▶

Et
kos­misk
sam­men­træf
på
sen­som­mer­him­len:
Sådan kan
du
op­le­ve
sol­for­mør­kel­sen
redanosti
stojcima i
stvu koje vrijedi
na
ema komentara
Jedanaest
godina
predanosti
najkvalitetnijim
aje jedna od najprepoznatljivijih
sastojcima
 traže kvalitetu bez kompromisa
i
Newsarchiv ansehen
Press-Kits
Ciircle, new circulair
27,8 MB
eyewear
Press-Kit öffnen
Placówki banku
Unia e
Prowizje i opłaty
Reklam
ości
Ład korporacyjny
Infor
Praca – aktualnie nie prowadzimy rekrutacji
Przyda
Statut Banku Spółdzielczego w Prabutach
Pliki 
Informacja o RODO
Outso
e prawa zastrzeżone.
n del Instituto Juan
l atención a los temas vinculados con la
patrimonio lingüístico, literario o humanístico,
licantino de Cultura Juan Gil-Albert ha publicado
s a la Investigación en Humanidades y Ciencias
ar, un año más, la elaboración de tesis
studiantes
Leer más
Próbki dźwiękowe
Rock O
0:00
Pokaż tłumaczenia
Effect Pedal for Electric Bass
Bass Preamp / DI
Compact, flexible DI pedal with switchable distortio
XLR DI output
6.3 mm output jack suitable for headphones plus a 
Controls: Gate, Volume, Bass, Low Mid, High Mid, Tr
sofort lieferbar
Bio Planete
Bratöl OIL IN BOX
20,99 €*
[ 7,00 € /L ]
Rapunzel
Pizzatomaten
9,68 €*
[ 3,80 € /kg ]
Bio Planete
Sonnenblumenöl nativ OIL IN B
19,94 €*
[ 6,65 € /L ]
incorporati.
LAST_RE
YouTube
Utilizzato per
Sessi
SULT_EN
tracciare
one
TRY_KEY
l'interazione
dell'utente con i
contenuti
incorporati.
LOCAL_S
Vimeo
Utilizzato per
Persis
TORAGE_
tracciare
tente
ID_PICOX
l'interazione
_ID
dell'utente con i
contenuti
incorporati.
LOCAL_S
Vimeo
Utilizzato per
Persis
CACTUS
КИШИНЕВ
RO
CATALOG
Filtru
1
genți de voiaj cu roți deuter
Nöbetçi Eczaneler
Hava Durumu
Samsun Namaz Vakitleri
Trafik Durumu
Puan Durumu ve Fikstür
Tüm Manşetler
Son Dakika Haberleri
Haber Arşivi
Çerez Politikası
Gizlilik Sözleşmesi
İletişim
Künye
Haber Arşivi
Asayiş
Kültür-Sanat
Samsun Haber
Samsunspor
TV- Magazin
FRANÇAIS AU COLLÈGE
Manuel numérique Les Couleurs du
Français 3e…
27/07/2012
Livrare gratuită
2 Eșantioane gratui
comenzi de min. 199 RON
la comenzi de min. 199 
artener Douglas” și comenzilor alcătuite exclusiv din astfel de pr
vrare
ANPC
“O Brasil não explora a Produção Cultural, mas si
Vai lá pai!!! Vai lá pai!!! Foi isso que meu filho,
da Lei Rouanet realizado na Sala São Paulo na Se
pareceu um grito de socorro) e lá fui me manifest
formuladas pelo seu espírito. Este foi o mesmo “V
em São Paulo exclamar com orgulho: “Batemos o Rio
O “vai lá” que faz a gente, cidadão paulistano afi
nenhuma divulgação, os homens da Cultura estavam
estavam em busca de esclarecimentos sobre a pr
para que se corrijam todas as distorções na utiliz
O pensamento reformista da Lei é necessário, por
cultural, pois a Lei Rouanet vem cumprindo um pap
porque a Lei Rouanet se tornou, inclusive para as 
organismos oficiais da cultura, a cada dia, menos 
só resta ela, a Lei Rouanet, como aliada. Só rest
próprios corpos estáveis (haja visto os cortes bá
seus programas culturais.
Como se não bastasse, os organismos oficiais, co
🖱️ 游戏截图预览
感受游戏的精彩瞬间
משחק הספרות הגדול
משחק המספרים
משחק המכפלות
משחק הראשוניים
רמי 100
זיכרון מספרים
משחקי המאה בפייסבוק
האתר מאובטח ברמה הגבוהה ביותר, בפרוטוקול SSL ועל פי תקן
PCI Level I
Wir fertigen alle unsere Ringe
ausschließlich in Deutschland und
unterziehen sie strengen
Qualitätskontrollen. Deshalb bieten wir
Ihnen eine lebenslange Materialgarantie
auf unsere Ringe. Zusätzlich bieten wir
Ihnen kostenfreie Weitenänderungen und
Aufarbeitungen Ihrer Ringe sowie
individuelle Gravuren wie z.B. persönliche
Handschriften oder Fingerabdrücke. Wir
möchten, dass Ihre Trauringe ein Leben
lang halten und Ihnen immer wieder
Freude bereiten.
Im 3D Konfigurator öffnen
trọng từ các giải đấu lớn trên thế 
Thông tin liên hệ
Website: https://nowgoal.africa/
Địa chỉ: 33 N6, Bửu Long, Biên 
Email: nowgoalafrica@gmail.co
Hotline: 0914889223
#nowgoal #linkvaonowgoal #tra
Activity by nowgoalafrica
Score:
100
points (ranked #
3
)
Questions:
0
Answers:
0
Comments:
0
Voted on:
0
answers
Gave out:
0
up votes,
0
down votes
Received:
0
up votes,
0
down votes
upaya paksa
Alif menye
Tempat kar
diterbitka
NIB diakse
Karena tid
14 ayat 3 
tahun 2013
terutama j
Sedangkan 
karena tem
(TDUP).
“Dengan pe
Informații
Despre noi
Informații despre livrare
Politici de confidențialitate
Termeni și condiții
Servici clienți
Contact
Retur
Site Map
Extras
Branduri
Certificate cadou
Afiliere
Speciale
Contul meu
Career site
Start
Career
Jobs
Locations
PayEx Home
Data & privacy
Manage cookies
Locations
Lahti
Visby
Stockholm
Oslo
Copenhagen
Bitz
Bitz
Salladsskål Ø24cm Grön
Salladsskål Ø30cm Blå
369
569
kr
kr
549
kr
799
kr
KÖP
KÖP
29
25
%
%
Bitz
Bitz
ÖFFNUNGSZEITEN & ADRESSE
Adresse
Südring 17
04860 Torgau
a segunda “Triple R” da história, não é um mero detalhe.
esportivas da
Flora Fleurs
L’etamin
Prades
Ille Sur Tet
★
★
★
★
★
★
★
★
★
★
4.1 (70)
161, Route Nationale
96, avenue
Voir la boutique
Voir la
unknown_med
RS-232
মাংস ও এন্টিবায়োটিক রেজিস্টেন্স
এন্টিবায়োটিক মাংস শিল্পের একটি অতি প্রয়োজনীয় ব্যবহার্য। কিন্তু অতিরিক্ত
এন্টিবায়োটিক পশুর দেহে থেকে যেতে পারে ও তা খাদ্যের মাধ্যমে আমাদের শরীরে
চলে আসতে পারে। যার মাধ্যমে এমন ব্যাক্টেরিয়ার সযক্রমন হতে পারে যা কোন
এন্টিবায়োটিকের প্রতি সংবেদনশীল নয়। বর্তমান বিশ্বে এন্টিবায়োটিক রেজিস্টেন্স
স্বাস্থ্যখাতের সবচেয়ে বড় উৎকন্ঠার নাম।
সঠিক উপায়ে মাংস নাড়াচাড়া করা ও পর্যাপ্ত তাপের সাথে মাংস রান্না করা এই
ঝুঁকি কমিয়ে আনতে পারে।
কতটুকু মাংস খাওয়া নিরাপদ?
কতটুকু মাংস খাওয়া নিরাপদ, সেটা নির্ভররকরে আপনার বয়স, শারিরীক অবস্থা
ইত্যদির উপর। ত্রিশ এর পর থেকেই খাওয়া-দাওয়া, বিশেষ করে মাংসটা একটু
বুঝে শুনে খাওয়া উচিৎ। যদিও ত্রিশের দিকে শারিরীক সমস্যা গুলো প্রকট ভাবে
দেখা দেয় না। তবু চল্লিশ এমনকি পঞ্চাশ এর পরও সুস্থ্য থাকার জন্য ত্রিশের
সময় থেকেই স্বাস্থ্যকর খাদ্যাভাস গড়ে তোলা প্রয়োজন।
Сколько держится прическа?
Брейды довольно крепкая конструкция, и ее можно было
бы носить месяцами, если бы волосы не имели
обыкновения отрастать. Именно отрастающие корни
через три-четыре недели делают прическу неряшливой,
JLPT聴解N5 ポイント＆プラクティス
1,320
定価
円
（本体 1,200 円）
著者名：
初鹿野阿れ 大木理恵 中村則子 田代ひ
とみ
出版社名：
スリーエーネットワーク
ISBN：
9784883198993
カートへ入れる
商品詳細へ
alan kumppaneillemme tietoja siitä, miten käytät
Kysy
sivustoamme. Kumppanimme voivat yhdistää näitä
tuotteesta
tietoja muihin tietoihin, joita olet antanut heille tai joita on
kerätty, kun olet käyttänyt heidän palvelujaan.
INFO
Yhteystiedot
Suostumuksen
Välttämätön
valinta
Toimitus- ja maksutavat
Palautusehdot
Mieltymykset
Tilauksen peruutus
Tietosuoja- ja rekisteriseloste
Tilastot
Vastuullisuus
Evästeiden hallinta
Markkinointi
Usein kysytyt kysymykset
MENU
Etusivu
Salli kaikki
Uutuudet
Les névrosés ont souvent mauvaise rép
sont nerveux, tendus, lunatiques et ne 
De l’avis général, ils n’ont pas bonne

◀

__TASK BRIEF__
Arrange the text from the start of the items through the line containing "e prawa zastrzeżone." as a JSON list of strings, one string per line, with blank lines left out.

__THE COMPLETED TASK__
[
  "Et",
  "kos­misk",
  "sam­men­træf",
  "på",
  "sen­som­mer­him­len:",
  "Sådan kan",
  "du",
  "op­le­ve",
  "sol­for­mør­kel­sen",
  "redanosti",
  "stojcima i",
  "stvu koje vrijedi",
  "na",
  "ema komentara",
  "Jedanaest",
  "godina",
  "predanosti",
  "najkvalitetnijim",
  "aje jedna od najprepoznatljivijih",
  "sastojcima",
  " traže kvalitetu bez kompromisa",
  "i",
  "Newsarchiv ansehen",
  "Press-Kits",
  "Ciircle, new circulair",
  "27,8 MB",
  "eyewear",
  "Press-Kit öffnen",
  "Placówki banku",
  "Unia e",
  "Prowizje i opłaty",
  "Reklam",
  "ości",
  "Ład korporacyjny",
  "Infor",
  "Praca – aktualnie nie prowadzimy rekrutacji",
  "Przyda",
  "Statut Banku Spółdzielczego w Prabutach",
  "Pliki ",
  "Informacja o RODO",
  "Outso",
  "e prawa zastrzeżone."
]